Three reported cases of elder abuse have come to light in recent weeks, in which a grandchild allegedly was involved in severely beating, poisoning or killing a grandparent with whom he or she was living.

That is astounding to me. Unfortunately, cases like those might not be all that uncommon.

"I suppose it has been around forever," said Steve Fisher, manager of the Adult Safety Branch of the Kentucky Cabinet of Health and Family Services. "But we'd like to think it is shocking and deviates from the norm we are accustomed to."

However, "we often see this as a familial problem," he continued. "A live-in adult child or grandchild exploiting or abusing an elderly parent or grandparent. It's a hidden problem."

Although he could not address the more recent criminal cases, Fisher said he's seen other adult children or grandchildren who, because of a lack of money or employment, move in with the elderly while cooking and cleaning for them.
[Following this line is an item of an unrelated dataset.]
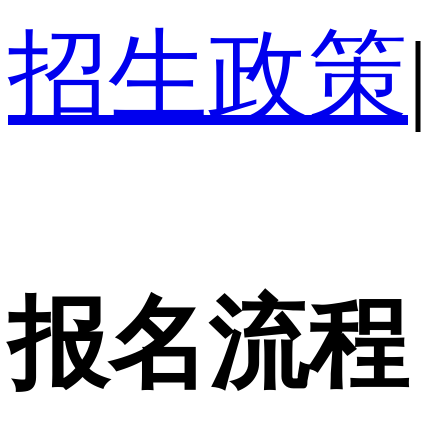
招生政策
|
报名流程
But, he said, "there is that gene that causes them to turn on the victim and exploit the situation."

Health and Family Serv ices received 45,048 reports of adult abuse in fiscal year 2007. Of that number, 9,660 were for people 60 or older. That was nearly a 3 percent increase over the previous period.
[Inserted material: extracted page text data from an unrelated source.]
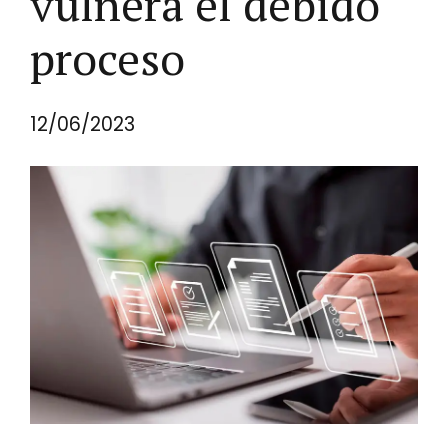
vulnera el debido
proceso
12/06/2023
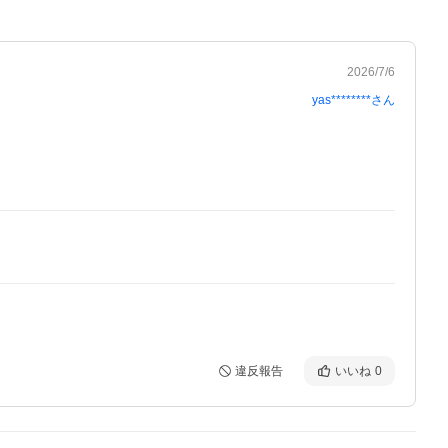
2026/7/6
yas********
さん
違反報告
いいね
0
Criminal charges were filed in 366 of those cases in 2007, an increase of more than 14 percent. Part of that increase was because of to improved vigilance by law enforcement agencies.

The abuse is not always easy to identify, Fisher said. Sometimes the victims are unaware of the abuse, particularly in the case of financial exploitation, or they might be too afraid to report it. Only one in 14 cases of abuse is reported to Protective Services or the police. Only one fourth of financial exploitation cases are reported.
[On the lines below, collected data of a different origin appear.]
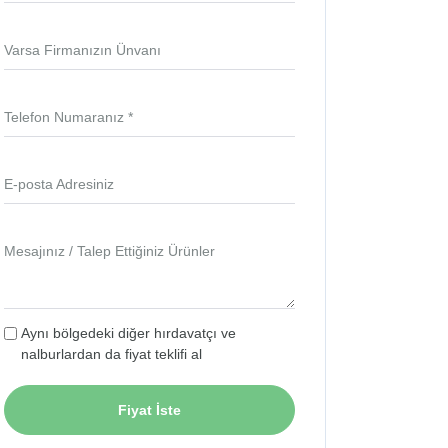
Varsa Firmanızın Ünvanı
Telefon Numaranız *
E-posta Adresiniz
Mesajınız / Talep Ettiğiniz Ürünler
Aynı bölgedeki diğer hırdavatçı ve
nalburlardan da fiyat teklifi al
Fiyat İste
Or victims may allow it to happen because it is perpetrated by a beloved family member. "They just look the other way," Fisher said.

Nationally, elder abuse occurs in domestic situations primarily with adult children, spouses or other relatives making up more than 65 percent of the abusers. Most serve as caregivers.

As the elderly grow older, their chances of being abused increase as well. While nearly 21 percent of the elderly who are abused were in their 60s, nearly 43 percent were 80 and older.

"The celebrated cases are an indication of a much larger problem that is under-reported or unknown," Fisher said. "Our response to it should be swift and definitive. It is incumbent upon us to respond to this in a swift manner and to try to understand the dynamics of what's going here."

Contributing factors that might lead to elder abuse could be a lack of education, drug abuse or an unhealthy relationship, he said.

We, as neighbors, friends and family members, need to know some of the signs of elder abuse and neglect, and then report it.

If you suspect abuse, watch the caregiver carefully. Are they threatening, harassing or demeaning? Does the victim seem isolated from other family members or friends?

If you suspect neglect, is the caregiver indifferent or unwilling to help? Do the reasons for the elderly's illness or injuries seem to change or differ between the caregiver and the victim?

Call 1-800-752-6200 to report abuse anonymously, or call your local police or sheriff's department if the danger is immediate. Legally, you are required to do that.

"It is a horrific act and there is a criminal element involved," Fisher said. "I don't know if we will ever get to bottom of why anyone turns on any human being, especially a loved one."